Magician drowns while attempting Houdini-inspired river escape


Sitting on a boat on a river in West Bengal, India, magician Chanchal Lahiri had others bind him in ropes and chains and prepare to barricade him in a cage down in the water.

He turned to a crowd.

“If I can open it up, then it will be magic,” Lahiri said, according to the Guardian, “but if I can’t, it will be tragic.”

But after Lahiri – also known by his stage name, Jadugar Mandrake – disappeared Sunday into the Hooghly River in Kolkata during his Houdini-inspired performance, he never reappeared, according to Agence France-Presse.

A day after crews began combing the river to find him, his body – still shackled – washed up late Monday not far from where he had plunged into the water, the Guardian reported.

“He was a great stunt artist,” Madan Bharti, a historian of Indian magic, told the newspaper about Lahiri, “and this is a big loss for the Indian magic community.”

BBC News, citing local news media, reported that Lahiri had obtained permission from authorities to perform the stunt on a boat but had not mentioned that it would have a “connection with water.” Police are still investigating.

It was not the first time that Lahiri had performed such feats.

Leading up to Sunday’s stunt, the magician told AFP that he did almost the same stunt more than two decades ago on the Hooghly River, a branch of the Ganges River. “I was inside a bulletproof glass box tied with chain and locks and dropped down from Howrah Bridge.
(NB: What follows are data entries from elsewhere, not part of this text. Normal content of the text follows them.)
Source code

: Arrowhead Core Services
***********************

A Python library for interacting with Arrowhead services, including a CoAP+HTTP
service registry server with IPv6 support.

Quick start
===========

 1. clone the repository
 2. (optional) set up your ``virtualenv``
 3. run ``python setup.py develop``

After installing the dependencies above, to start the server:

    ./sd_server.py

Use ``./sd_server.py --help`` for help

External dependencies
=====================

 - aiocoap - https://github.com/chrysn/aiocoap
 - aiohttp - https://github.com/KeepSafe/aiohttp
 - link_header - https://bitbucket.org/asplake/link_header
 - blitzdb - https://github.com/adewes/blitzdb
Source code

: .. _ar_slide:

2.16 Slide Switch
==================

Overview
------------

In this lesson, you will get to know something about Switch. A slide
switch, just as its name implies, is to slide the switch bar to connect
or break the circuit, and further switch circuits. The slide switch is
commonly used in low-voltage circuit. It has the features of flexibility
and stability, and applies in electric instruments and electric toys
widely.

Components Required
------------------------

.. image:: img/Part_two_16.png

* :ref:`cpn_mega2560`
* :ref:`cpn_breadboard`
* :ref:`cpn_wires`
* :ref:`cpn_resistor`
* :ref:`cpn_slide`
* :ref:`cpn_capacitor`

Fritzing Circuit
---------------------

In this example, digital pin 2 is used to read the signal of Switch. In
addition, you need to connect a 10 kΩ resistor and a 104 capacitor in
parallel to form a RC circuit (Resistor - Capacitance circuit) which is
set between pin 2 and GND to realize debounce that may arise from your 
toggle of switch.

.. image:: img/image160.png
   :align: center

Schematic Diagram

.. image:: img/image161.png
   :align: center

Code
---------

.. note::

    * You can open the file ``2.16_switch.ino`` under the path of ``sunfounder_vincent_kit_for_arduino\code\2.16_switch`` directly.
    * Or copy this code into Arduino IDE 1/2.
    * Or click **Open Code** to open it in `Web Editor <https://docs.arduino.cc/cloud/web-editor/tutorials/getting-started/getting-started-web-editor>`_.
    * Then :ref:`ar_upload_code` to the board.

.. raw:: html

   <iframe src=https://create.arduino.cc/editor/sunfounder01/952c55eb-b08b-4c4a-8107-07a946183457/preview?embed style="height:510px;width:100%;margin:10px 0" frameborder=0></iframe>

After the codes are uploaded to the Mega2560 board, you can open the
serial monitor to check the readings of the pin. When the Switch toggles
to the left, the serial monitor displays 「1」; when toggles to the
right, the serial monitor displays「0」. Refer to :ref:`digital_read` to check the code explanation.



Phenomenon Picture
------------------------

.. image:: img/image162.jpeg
Then I came out within 29 seconds,” he told the news agency.

He tried another stunt on the same river about six years ago, but after spectators saw him escape from a door in the cage, they beat him, according to the news agency.

BBC News reported that Lahiri had told a local newspaper photographer he wanted do the stunt on Sunday “to revive interest in magic.”

“He used to practice in swimming pools and rivers,” Sumit Kharbanda, president of the Indian Brotherhood of Magicians, told the Guardian after Sunday’s tragic feat. “All magic has to be perfect, and it takes a lot of practice, but even with practice, things can go wrong. This was a very dangerous performance. I don’t know if it was a breathing issue or just not being able to undo the locks.”